GIVEN DATA:
<<<<
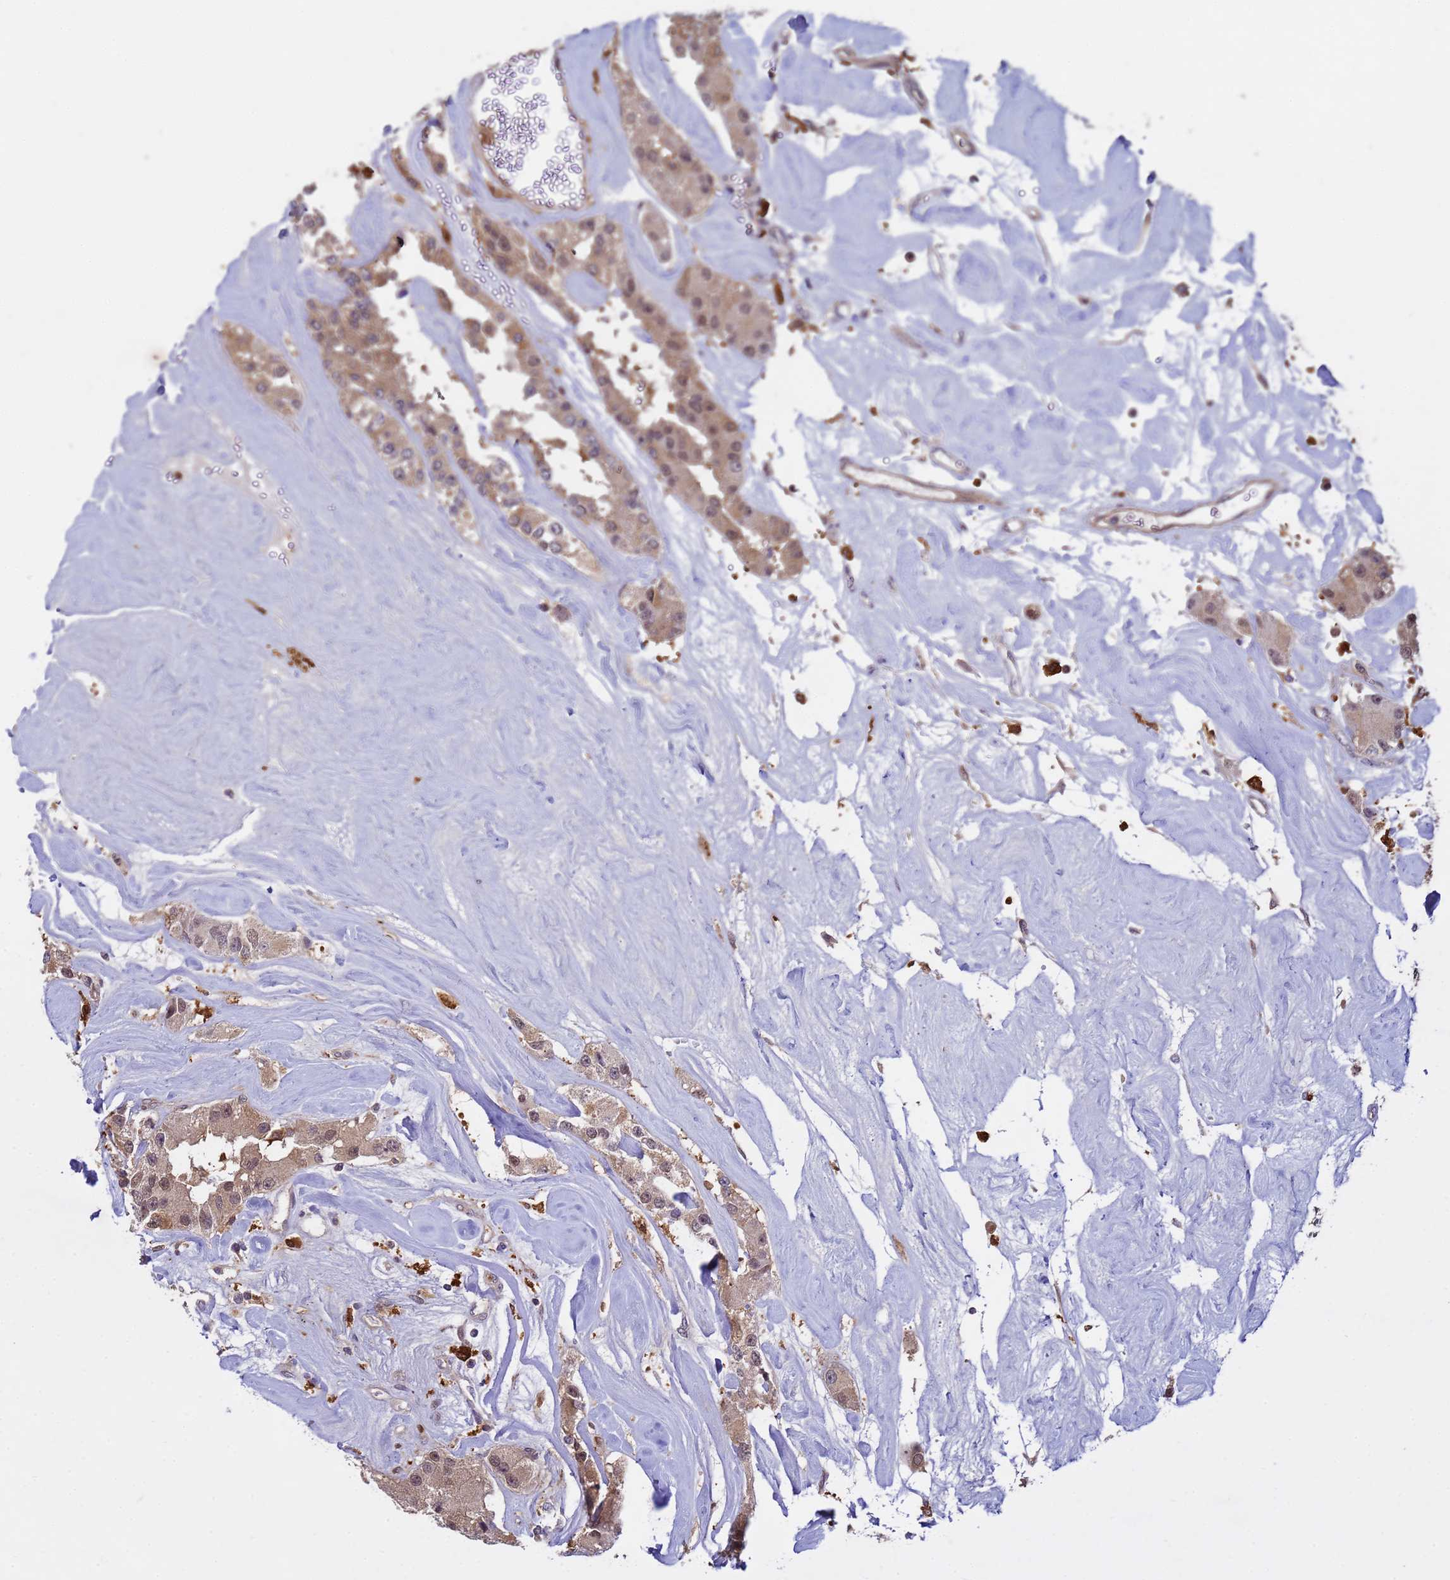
{"staining": {"intensity": "moderate", "quantity": ">75%", "location": "nuclear"}, "tissue": "carcinoid", "cell_type": "Tumor cells", "image_type": "cancer", "snomed": [{"axis": "morphology", "description": "Carcinoid, malignant, NOS"}, {"axis": "topography", "description": "Pancreas"}], "caption": "Carcinoid stained with DAB immunohistochemistry (IHC) shows medium levels of moderate nuclear positivity in about >75% of tumor cells.", "gene": "NPEPPS", "patient": {"sex": "male", "age": 41}}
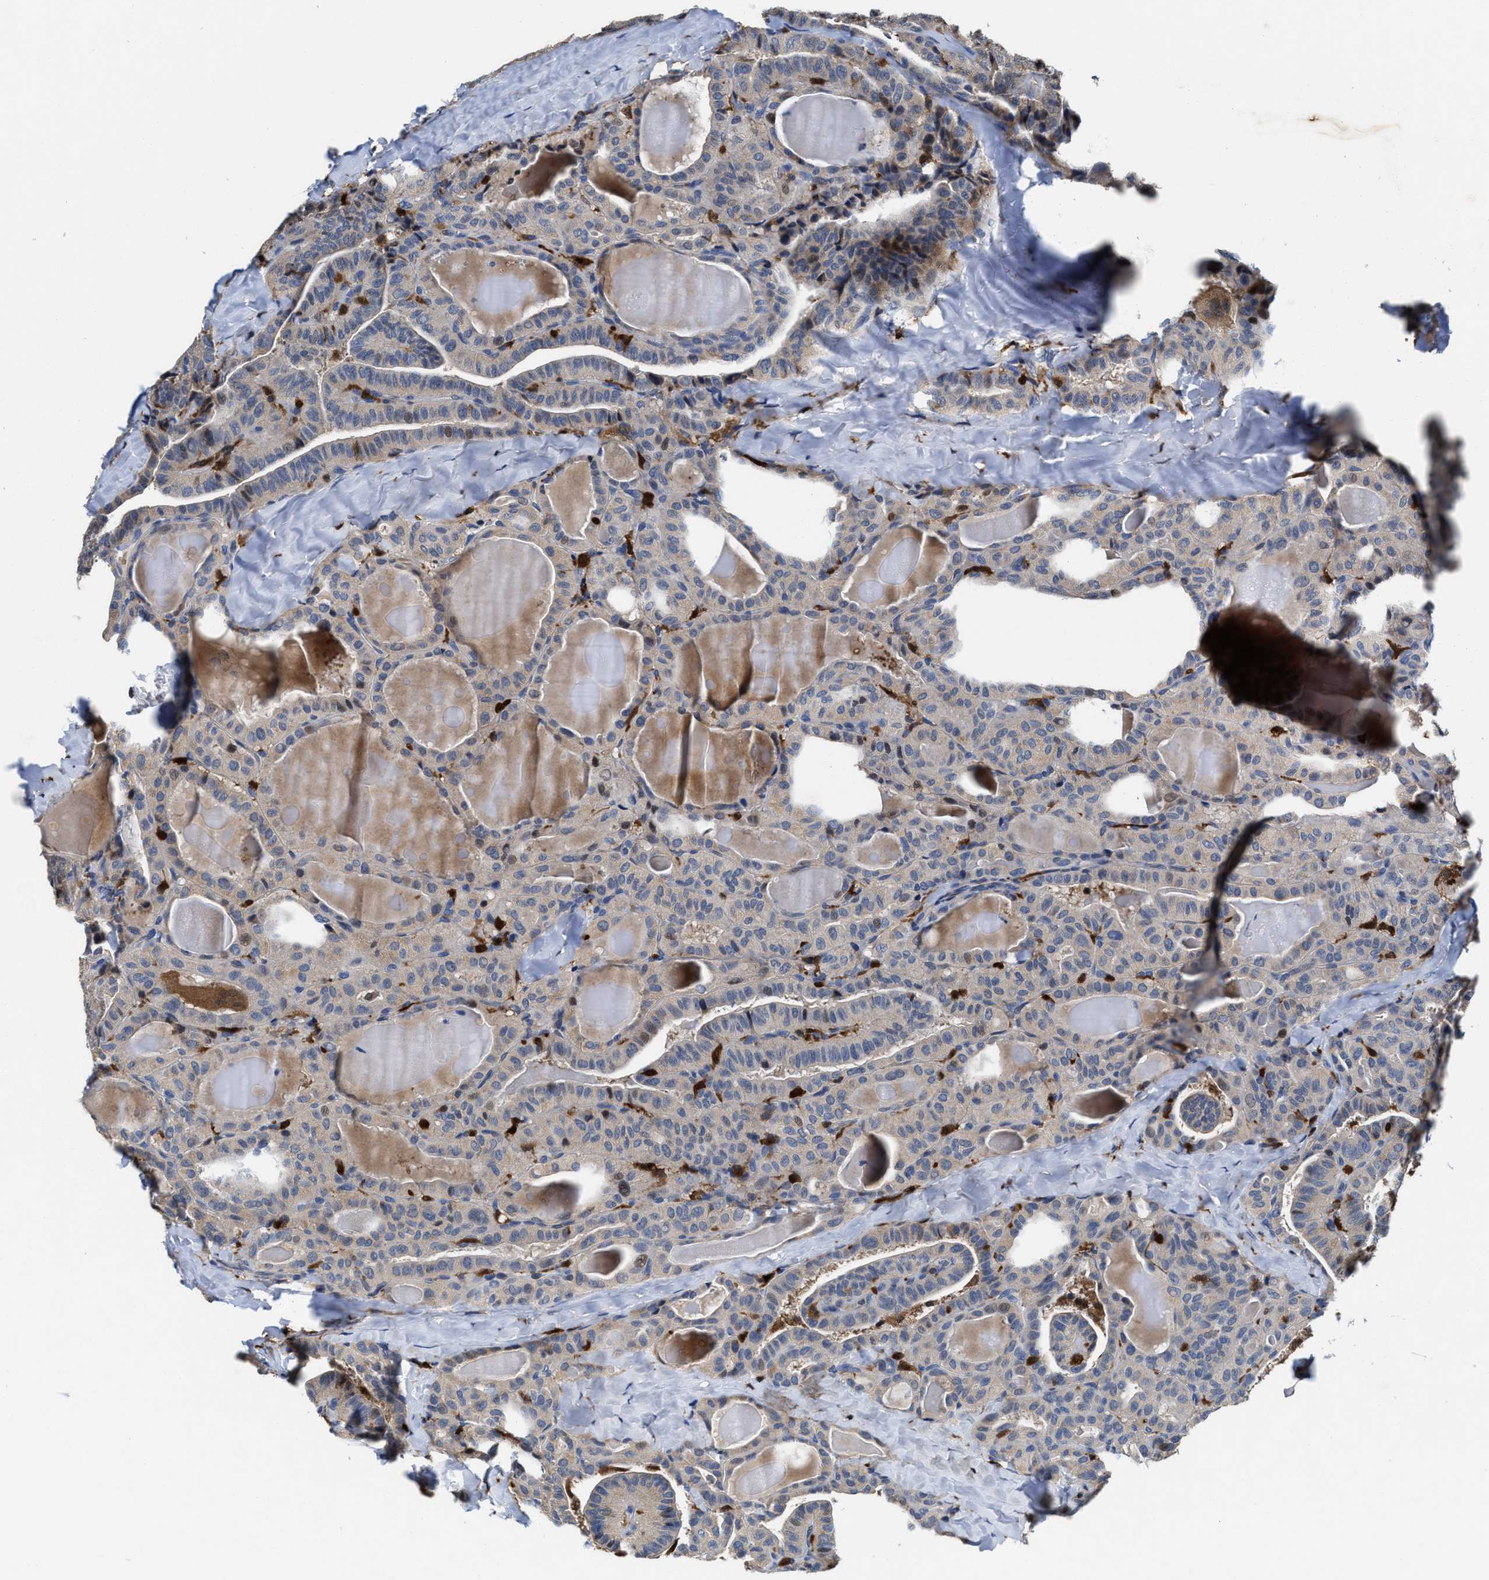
{"staining": {"intensity": "negative", "quantity": "none", "location": "none"}, "tissue": "thyroid cancer", "cell_type": "Tumor cells", "image_type": "cancer", "snomed": [{"axis": "morphology", "description": "Papillary adenocarcinoma, NOS"}, {"axis": "topography", "description": "Thyroid gland"}], "caption": "There is no significant positivity in tumor cells of thyroid papillary adenocarcinoma.", "gene": "RGS10", "patient": {"sex": "male", "age": 77}}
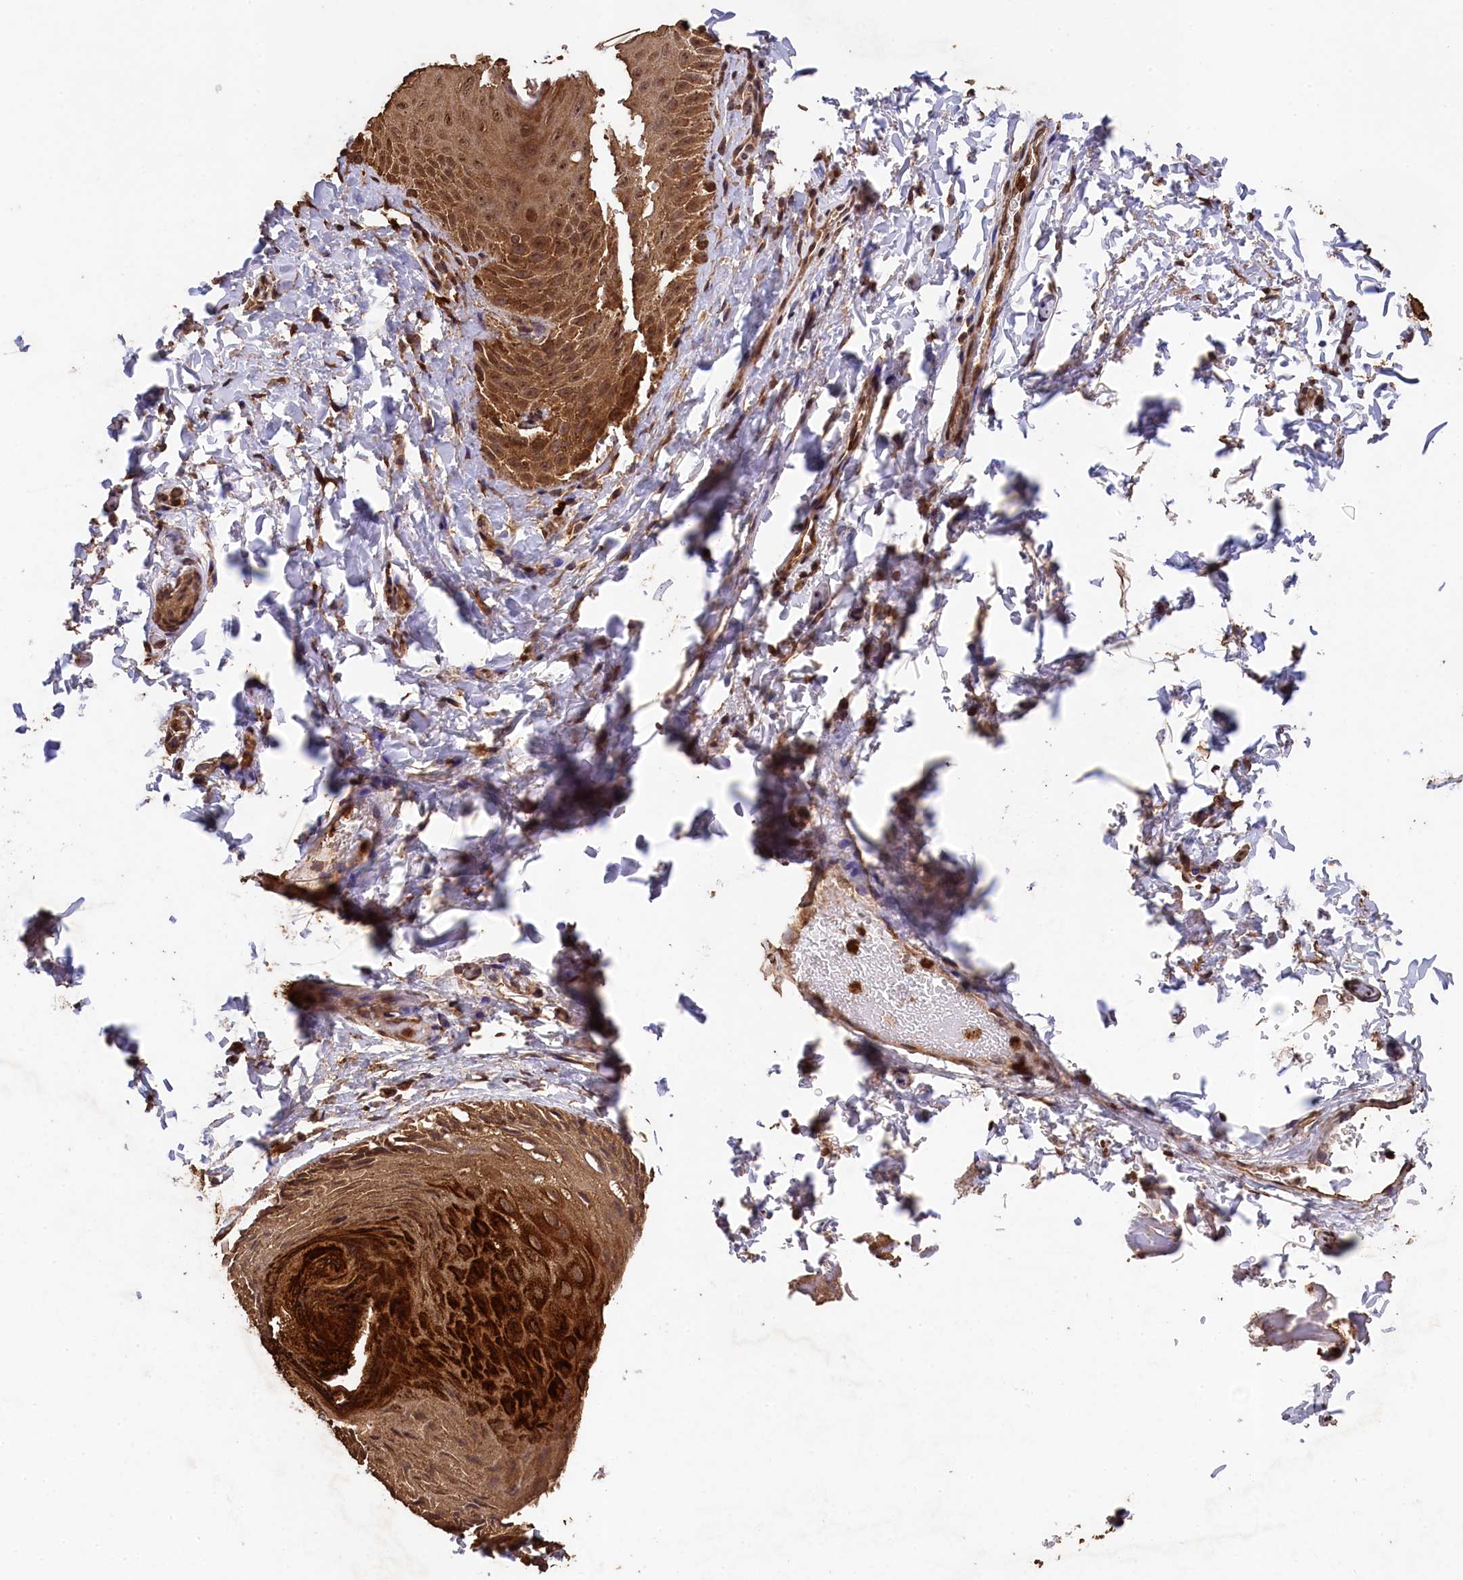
{"staining": {"intensity": "moderate", "quantity": ">75%", "location": "cytoplasmic/membranous,nuclear"}, "tissue": "skin", "cell_type": "Epidermal cells", "image_type": "normal", "snomed": [{"axis": "morphology", "description": "Normal tissue, NOS"}, {"axis": "topography", "description": "Anal"}], "caption": "A histopathology image of human skin stained for a protein demonstrates moderate cytoplasmic/membranous,nuclear brown staining in epidermal cells. Ihc stains the protein of interest in brown and the nuclei are stained blue.", "gene": "CEP57L1", "patient": {"sex": "male", "age": 44}}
>>>>
YOUR INSTRUCTIONS:
Output each of the lines above exactly, apart from the images.

SOLUTION TO THE PROBLEM:
{"staining": {"intensity": "moderate", "quantity": ">75%", "location": "nuclear"}, "tissue": "carcinoid", "cell_type": "Tumor cells", "image_type": "cancer", "snomed": [{"axis": "morphology", "description": "Carcinoid, malignant, NOS"}, {"axis": "topography", "description": "Pancreas"}], "caption": "Carcinoid stained with DAB immunohistochemistry (IHC) shows medium levels of moderate nuclear positivity in about >75% of tumor cells.", "gene": "NPEPPS", "patient": {"sex": "male", "age": 41}}
{"staining": {"intensity": "negative", "quantity": "none", "location": "none"}, "tissue": "thyroid cancer", "cell_type": "Tumor cells", "image_type": "cancer", "snomed": [{"axis": "morphology", "description": "Papillary adenocarcinoma, NOS"}, {"axis": "topography", "description": "Thyroid gland"}], "caption": "There is no significant positivity in tumor cells of thyroid papillary adenocarcinoma.", "gene": "RGS10", "patient": {"sex": "male", "age": 77}}
{"staining": {"intensity": "moderate", "quantity": ">75%", "location": "cytoplasmic/membranous,nuclear"}, "tissue": "skin", "cell_type": "Epidermal cells", "image_type": "normal", "snomed": [{"axis": "morphology", "description": "Normal tissue, NOS"}, {"axis": "topography", "description": "Anal"}], "caption": "A histopathology image of human skin stained for a protein demonstrates moderate cytoplasmic/membranous,nuclear brown staining in epidermal cells. Ihc stains the protein of interest in brown and the nuclei are stained blue.", "gene": "CEP57L1", "patient": {"sex": "male", "age": 44}}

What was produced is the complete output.